> Action item
Search the entries for the word "using". Copy every line that holds it.

══ Data to use ══

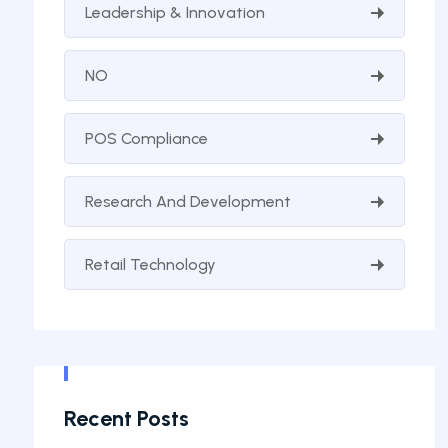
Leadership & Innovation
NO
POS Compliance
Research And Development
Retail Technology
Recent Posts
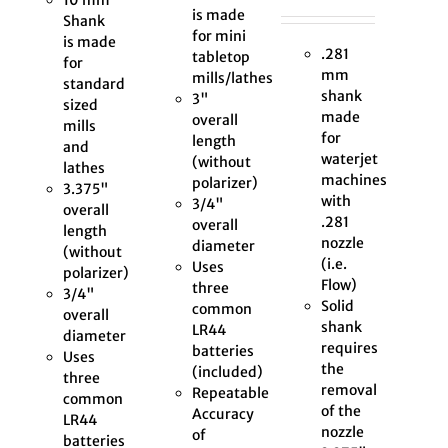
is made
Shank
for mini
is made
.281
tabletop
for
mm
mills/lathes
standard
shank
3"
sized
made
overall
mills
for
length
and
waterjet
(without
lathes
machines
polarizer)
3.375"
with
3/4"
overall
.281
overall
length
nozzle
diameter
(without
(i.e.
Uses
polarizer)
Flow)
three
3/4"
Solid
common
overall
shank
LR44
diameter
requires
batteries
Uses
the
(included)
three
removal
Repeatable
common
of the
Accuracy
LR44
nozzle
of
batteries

═══
══ Data to use ══

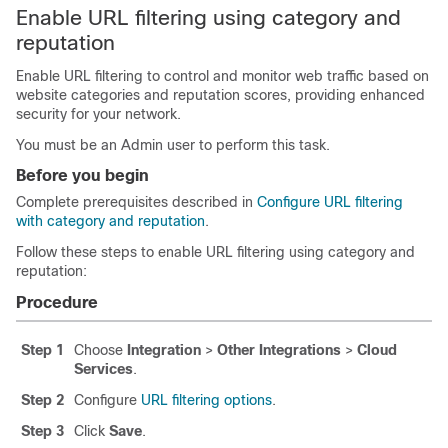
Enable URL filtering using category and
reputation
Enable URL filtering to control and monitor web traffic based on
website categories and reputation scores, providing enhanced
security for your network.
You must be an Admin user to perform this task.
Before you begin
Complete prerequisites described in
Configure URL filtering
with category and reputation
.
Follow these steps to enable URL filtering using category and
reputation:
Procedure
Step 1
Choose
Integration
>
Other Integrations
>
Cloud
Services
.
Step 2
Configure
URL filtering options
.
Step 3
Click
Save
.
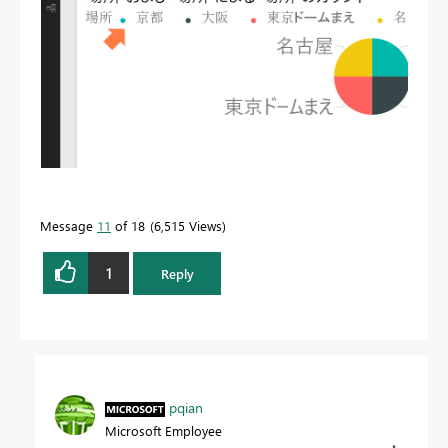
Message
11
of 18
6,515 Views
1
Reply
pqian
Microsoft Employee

═══

> Exercise solution
Enable URL filtering using category and
Follow these steps to enable URL filtering using category and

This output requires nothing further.